Sir Alexander Korda's splendid film uses Kipling's book as a launching pad to tell Mowgli's story after he left his animal friends. It is told with great verve and excitement and its evocative views of the great jungle and the Lost City, as locations for Mowgli's further adventures, revealed in vibrant Technicolor, are an indication of the excellent production values lavished to make the story come alive.

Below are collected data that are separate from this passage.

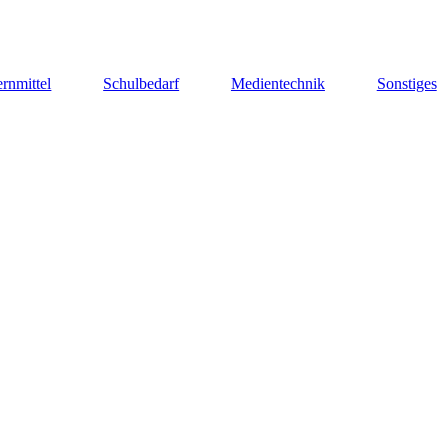
rnmittel
Schulbedarf
Medientechnik
Sonstiges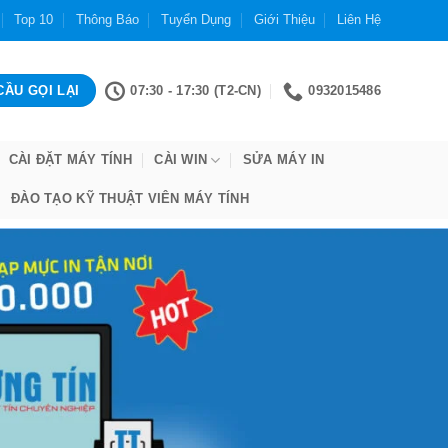
Top 10
Thông Báo
Tuyển Dụng
Giới Thiệu
Liên Hệ
07:30 - 17:30 (T2-CN)
0932015486
CÀI ĐẶT MÁY TÍNH
CÀI WIN
SỬA MÁY IN
ĐÀO TẠO KỸ THUẬT VIÊN MÁY TÍNH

As teen-aged Mowgli, Indian actor Sabu couldn't be more perfect. Whether as the Wild Boy who first enters the village, or, later, as the completely competent young man who ferrets out the secret of the Lost City's treasure, fights the tiger Shere Khan and communes with deadly snakes, elephants & wolves, he is completely believable. Kipling would have been proud.
Rosemary DeCamp is a quiet delight as Mowgli's gentle mother, her scenes with Sabu are most effective and tender. John Qualen, Frank Puglia, and especially Joseph Calleia, all score as the members of the man-village who want to see Mowgli destroyed. Playing his character as an old man, Calleia also bookends the film as its storyteller, using his somber demeanor to add to the mystery of the plot. That's Silent star Noble Johnson as the Sikh whose female companion encourages the telling of the tale.
Born Sabu Dastagir in 1924, Sabu was employed in the Maharaja of Mysore's stables when he was discovered by Korda's company and set before the cameras. His first four films (ELEPHANT BOY-1937, THE DRUM-1938, THE THIEF OF BAGDAD-1940, JUNGLE BOOK-1942) were his best and he found himself working out of Hollywood when they were completed. After distinguished military service in World War II he resumed his film career, but he became endlessly confined for years playing ethnic roles in undistinguished minor films, BLACK NARCISSUS (1947) being the one great exception. His final movie, Walt Disney's A TIGER WALKS (1964) was an improvement, but it was too late. Sabu had died of a heart attack in late 1963, only 39 years of age.